PARTES DO EXERCÍCIO:
(1) Por favor, reescreva em forma de lista o parágrafo do trecho para leitura que começa com "Spilbergen era um homem experiente", mantendo os fatos principais.
(2) Prossiga o relato do trecho para leitura sobre a viagem de Spilbergen, começando logo após a última frase apresentada.

TRECHO PARA LEITURA:
┌──

Após este episódio fracassado, os holandeses se voltaram às colônias ibéricas na África, em especial em Angola e Moçambique.
Santos à espera de um ataque
Os santistas ainda mantinham na lembrança os terríveis momentos sofridos por conta de invasões por piratas ingleses, em 1583, com Edward Fenton e em 1591, com Thomas Cavendish (esta últimaque praticamente arrasou as vilas de Santos e São Vicente).
Corria um burburinho na região sobre as terríveis incursões do holandês Cornelius Matalief às possessões portuguesas na Índia e nas Molucas e sobre a possibilidade dele singrar a costa brasileira dizimando quem estivesse no caminho.
Santos já contava à época com duas linhas de fortificações de defesa: a da Barra Grande, construída entre 1584 e 1590, por ordem de Diogo Flores Valdez, e a da própria Vila, levantada por ordem de Braz Cubas. Isso sem falar das fortificações que protegiam a vila santista vigiando a entrada do Canal de Bertioga: os fortes São Tiago e São Felipe, ambos construídos antes de 1550. Eram, assim, todos eles, um alento à pressão que os colonos viviam.
A viagem de Spilbergen
Estavam as coisas neste pé quando, em 8 de agosto de 1614, partia de Amsterdã seis naus com o objetivo de promover a segunda viagem de circum-navegação holandesa pelo globo terrestre. Comandada pelo célebre Joris van Spilbergen, a esquadra seguiria a rota do Estreito de Magalhães, passando pela costa brasileira.
Compunham a frota, as naus Sol Grande (Grote Zon); Lua Grande (Grote Maan); Caçador (Jager); Gaivota (Meeuw); Eolo (Eolo) e Estrela Matutina (Morning Star).
Spilbergen era um homem experiente no mar, tendo navegado por alguns anos no Atlântico Sul e no Oceano Índico. Em 1601 estivera na Índia, no Ceilão e em Sumatra, fazendo parte do primeiro grupo de holandeses a percorrer os mares orientais. Diziam que era altamente reputado como líder e pelas façanhas como navegador e guerreiro. Não fora à toa que lhe deram o comando supremo da nova excursão global.
A frota holandesa avistou a Ilha da Madeira já em 3 de outubro e vinte e três dias depois ultrapassava o arquipélago de Cabo Verde. Pegando um tempo excelente, Spilbergen atravessou facilmente o Atlântico, chegando em 9 de dezembro no litoral da Bahia, logo avistando os Abrolhos. Os batavos comemoraram a façanha com um serviço religioso de ação de graças. Ao jantar, o almirante ordenou que em cada mesa fosse servido um vinho espanhol, com o qual os marinheiros fizeram sua festa.

└──

TRECHO DOS DADOS:
┌──

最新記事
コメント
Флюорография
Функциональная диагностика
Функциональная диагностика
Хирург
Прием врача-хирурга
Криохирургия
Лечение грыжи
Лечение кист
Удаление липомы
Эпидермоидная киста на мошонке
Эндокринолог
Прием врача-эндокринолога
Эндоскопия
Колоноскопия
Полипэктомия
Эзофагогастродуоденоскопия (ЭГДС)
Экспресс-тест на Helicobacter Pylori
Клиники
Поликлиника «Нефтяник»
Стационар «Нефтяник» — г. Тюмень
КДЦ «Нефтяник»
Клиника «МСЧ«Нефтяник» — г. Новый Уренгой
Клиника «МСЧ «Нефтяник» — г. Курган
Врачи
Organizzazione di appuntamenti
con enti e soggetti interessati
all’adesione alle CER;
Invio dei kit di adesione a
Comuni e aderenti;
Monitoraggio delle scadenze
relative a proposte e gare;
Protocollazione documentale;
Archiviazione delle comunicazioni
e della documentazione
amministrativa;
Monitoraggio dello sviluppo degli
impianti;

└──
┌──

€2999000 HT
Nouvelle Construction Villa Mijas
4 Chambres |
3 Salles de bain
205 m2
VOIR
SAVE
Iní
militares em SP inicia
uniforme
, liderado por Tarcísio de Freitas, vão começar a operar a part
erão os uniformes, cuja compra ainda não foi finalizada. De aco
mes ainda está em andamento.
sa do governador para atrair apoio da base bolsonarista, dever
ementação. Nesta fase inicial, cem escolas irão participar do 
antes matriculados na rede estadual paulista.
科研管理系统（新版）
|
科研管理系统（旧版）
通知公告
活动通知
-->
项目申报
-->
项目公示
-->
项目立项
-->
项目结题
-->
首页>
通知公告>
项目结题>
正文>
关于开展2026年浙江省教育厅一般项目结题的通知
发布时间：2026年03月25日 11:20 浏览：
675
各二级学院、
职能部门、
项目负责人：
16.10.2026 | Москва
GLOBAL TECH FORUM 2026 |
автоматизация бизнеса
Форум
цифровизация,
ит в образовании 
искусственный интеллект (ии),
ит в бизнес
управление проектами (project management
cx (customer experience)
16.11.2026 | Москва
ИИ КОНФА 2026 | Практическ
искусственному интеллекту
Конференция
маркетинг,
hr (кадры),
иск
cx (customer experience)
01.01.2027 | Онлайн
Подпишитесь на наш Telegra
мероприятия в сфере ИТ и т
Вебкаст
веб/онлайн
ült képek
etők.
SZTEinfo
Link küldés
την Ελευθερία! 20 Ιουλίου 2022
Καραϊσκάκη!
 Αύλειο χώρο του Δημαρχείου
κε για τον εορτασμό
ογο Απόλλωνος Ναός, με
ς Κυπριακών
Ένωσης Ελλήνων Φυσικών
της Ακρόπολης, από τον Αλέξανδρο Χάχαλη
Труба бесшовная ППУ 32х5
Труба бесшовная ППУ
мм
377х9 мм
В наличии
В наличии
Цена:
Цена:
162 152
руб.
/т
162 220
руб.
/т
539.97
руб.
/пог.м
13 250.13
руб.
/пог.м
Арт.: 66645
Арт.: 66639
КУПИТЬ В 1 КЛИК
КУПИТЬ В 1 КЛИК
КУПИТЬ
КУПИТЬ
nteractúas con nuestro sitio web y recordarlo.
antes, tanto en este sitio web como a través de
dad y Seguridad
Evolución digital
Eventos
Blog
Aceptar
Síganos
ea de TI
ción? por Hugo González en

└──

RESPOSTAS POR ITEM:
(1)
- Spilbergen tinha experiência no mar: navegara por alguns anos no Atlântico Sul e no Oceano Índico.
- Em 1601 esteve na Índia, no Ceilão e em Sumatra, no primeiro grupo de holandeses a percorrer os mares orientais.
- Tinha alta reputação como líder e pelas façanhas como navegador e guerreiro.
- Por isso recebeu o comando supremo da nova excursão global.

(2)
A partir de 12 de dezembro, a frota passou a navegar sempre à vista da costa brasileira, num ritmo mais cadenciado. Uma semana depois avistaram a entrada da barra do Rio de Janeiro e decidiram que iriam parar mais adiante, na Ilha Grande, para abastecerem-se de água doce. O precioso líquido estava escasseando a bordo, a ponto de eles terem de recolhe-lo em lonas quando da ocorrência das poucas chuvas que caíram nos dias anteriores.
Com a nau “Gaivota” sempre à frente, alcançaram a Ilha Grande no dia 20. O lugar estava deserto. Tranquilizados, desembarcaram alguns doentes. Fizeram-se aguada e grande pescaria, tendo sido capturados vários crocodilos do tamanho de um homem.
A primeira encrenca no Brasil
Spilbergen ordenou, então, que a nau “Caçador” escoltasse algumas chalupas (botes) encarregadas de pegar água doce em terra. Passaram-se algumas horas e os homens de dois barcos regressados da missão alegaram terem ouvido vozerio nas moitas existentes ao longo da praia.
Os holandeses, no entanto, não se importaram com a conversa e decidiram ficar pelo menos uma semana no local a fim de recuperarem a energia gasta até ali. No dia 30, Spilbergen deu ordens ao oficial François du Chêne a comandar uma nova incursão à terra. Porém, desta vez, com um destacamento de dez soldados armados e numerosos marinheiros. Algumas horas mais tarde, os canhões da nau “Caçador” se fizeram ouvir, colocando em polvorosa toda a frota.
As notícias vieram rápido, e diziam que os holandeses mandados à terra haviam sido atacados por portugueses e mestiços. Este havia chegado à região em cinco canoas. Spilbergen soube que três escaleres (botes) seus haviam sido tomados e sua tripulação massacrada pelos inimigos.
O comandante, então, ordenou que se capturassem os agressores, a qualquer custo. Assim, os batavos passaram a persegui-los. No entanto, com o surgimento de duas fragatas portuguesas, decidiram recuar.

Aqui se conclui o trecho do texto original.